Adlène Hicheur : « Monsieur le président, je veux rentrer chez moi en Algérie »

Assigné à résidence en France depuis plusieurs mois après avoir été expulsé du Brésil où il vivait depuis trois ans, l'enseignant et chercheur franco-algérien Adlène Hicheur demande à être déchu de sa nationalité française de manière à pouvoir quitter le territoire et vivre en Algérie. 

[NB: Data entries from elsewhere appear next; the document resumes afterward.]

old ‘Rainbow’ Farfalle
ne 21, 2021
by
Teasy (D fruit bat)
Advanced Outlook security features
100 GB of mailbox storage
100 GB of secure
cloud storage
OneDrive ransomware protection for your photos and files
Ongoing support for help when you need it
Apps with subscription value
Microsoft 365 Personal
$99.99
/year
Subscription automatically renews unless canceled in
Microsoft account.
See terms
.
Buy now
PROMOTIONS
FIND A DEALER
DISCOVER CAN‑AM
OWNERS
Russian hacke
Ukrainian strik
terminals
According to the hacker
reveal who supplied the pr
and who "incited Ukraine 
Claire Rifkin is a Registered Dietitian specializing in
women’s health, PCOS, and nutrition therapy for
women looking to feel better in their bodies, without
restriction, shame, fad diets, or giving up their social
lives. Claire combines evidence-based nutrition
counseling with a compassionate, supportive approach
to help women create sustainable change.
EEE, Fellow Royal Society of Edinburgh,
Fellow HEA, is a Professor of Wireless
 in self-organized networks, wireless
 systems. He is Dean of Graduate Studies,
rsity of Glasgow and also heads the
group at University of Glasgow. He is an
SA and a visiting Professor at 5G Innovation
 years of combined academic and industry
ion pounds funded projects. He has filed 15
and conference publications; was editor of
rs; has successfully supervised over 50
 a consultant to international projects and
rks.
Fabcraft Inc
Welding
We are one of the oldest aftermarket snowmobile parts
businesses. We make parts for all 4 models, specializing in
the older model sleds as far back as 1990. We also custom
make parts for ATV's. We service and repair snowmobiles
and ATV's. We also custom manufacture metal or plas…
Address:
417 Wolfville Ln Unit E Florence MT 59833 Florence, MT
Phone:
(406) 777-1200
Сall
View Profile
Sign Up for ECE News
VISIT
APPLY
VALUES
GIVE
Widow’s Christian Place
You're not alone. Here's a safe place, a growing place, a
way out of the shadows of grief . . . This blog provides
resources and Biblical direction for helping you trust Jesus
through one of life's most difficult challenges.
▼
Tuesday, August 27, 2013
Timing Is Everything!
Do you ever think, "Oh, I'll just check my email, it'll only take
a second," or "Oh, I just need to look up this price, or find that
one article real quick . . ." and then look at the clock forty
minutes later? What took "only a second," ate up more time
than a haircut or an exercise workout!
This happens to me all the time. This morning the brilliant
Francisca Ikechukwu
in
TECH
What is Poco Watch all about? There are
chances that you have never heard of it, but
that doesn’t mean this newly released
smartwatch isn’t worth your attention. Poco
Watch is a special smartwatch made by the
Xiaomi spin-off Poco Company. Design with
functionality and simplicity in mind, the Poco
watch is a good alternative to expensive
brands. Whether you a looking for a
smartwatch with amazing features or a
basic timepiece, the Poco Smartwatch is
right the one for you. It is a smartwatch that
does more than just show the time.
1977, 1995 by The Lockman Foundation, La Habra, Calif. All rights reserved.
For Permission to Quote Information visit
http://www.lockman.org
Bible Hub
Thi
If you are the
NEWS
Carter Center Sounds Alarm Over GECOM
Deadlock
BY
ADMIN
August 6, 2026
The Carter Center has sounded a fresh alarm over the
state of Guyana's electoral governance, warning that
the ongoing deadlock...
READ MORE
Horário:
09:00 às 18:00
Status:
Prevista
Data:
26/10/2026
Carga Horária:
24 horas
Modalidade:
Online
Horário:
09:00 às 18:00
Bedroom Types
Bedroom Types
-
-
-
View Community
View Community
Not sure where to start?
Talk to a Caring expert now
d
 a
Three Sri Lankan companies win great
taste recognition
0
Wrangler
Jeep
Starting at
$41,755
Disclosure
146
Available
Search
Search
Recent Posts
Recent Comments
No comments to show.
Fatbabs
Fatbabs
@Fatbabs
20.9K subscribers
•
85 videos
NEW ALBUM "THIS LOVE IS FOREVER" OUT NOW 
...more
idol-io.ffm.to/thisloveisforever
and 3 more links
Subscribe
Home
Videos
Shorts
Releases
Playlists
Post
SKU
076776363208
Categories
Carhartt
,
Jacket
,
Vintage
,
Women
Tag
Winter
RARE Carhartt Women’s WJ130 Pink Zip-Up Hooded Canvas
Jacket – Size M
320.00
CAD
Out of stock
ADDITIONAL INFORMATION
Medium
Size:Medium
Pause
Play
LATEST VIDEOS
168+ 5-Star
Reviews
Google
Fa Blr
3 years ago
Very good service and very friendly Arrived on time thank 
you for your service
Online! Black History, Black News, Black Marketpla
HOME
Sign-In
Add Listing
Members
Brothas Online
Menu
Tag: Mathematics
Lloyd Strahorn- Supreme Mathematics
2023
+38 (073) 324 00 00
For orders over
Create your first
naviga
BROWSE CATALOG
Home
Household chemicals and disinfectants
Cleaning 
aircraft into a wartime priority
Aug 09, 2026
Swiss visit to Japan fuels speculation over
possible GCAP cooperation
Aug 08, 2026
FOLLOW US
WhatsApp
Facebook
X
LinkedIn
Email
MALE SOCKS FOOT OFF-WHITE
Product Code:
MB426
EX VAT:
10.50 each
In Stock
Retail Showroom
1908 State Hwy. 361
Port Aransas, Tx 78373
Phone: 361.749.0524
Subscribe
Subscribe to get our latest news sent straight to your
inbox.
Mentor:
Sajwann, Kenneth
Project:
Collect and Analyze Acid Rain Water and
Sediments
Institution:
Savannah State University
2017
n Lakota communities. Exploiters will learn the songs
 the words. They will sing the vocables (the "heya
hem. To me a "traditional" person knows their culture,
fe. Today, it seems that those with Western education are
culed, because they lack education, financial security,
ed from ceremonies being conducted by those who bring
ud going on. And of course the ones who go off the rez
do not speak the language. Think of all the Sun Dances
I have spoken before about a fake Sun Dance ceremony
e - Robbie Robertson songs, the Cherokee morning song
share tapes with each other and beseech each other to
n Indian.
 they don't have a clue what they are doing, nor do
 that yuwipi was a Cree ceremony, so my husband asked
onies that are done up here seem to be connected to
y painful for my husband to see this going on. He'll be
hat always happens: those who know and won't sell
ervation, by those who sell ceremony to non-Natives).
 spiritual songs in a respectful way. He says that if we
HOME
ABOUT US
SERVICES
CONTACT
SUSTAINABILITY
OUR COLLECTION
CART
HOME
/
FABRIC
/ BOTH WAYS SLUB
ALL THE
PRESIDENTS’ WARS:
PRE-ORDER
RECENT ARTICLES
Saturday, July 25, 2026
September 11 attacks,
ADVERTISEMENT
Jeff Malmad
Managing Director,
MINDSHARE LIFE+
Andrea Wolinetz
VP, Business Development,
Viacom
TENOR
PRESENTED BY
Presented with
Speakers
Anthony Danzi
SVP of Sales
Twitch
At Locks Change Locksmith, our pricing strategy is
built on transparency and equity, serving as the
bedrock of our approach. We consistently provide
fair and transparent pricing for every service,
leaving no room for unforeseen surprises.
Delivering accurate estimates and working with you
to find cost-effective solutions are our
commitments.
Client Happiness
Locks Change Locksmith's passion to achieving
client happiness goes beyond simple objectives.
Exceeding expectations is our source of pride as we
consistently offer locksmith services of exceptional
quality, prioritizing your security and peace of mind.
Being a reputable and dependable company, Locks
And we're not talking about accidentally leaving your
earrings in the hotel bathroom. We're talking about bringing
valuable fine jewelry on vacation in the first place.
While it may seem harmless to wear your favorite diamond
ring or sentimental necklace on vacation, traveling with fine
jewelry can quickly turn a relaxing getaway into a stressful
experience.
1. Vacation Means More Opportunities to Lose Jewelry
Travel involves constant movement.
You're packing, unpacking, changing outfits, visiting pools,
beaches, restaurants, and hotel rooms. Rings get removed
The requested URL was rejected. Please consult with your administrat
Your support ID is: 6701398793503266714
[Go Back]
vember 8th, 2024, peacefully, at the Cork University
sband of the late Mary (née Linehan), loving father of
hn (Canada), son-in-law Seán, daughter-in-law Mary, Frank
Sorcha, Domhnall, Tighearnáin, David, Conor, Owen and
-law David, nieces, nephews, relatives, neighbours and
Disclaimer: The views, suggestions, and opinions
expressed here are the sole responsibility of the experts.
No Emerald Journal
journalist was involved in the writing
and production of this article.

Adlène Hicheur, chercheur et enseignant franco-algérien, a été soudainement éloigné du Brésil le 15 juillet dernier vers la France. A son arrivée, il est aussitôt assigné à résidence. Il se trouve aujourd’hui assigné chez ses parents, à Vienne, à l’âge de 39 ans. 

En mai 2012, le tribunal correctionnel de Paris avait condamné ce chercheur au Conseil européen pour la recherche nucléaire, le Cern, à cinq ans de prison, dont quatre ferme. Le chercheur était accusé d’avoir entretenu une correspondance par mail avec un homme détenu en Algérie et affilié à Al Qaïda. Il a toujours contesté ces accusations. 

En 2013, après sa sortie de prison, il décide de partir au Brésil. Il y refait sa vie, jusqu’à ce mois de juillet 2016 où il se retrouve à nouveau face à la justice française. Les conditions mêmes de son expulsion du territoire brésilien sont contestables, s’appuyant sur son ancienne condamnation en France (lire ici, en anglais). Il est en effet reconduit vers la France alors qu’il travaillait sous le statut de travailleur algérien et avait coupé tout lien avec la France. La revue Nature a adressé en septembre, dans un éditorial, son soutien au scientifique (lire ici une traduction de l’article). 

De retour en France, il tente de contester son assignation à résidence devant le tribunal administratif de Grenoble. Sans succès : le tribunal estime que M. Hicheur n’a apporté « aucun commencement de preuve qu’il aurait renié ses convictions djihadistes ». Le tribunal administratif, dans son arrêt,  Adlène Hicheur n’avait même pas été autorisé à assister à l’audience.

S’ensuit un recours devant le Conseil d’Etat. Une nouvelle fois sans succès, les juges arguant qu’ayant la nationalité française, sa demande d’expulsion vers un autre pays ne pouvait pas garantir qu’il ne revienne pas en France à tout moment et « sans contrôle ». De même, le Conseil d’Etat s’appuie sur le soi-disant doute sur les circonstances de son éloignement du Brésil (lire ici la décision du Conseil d’Etat et un article du Monde).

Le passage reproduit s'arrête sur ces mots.